Exercise: Rewrite the text of the material below, changing "Адлер" to "Сочи" and keeping everything else identical.

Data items

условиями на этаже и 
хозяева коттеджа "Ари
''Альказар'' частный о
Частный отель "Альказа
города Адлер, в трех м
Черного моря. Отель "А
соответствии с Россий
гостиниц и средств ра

Response area:
условиями на этаже и 
хозяева коттеджа "Ари
''Альказар'' частный о
Частный отель "Альказа
города Сочи, в трех м
Черного моря. Отель "А
соответствии с Россий
гостиниц и средств ра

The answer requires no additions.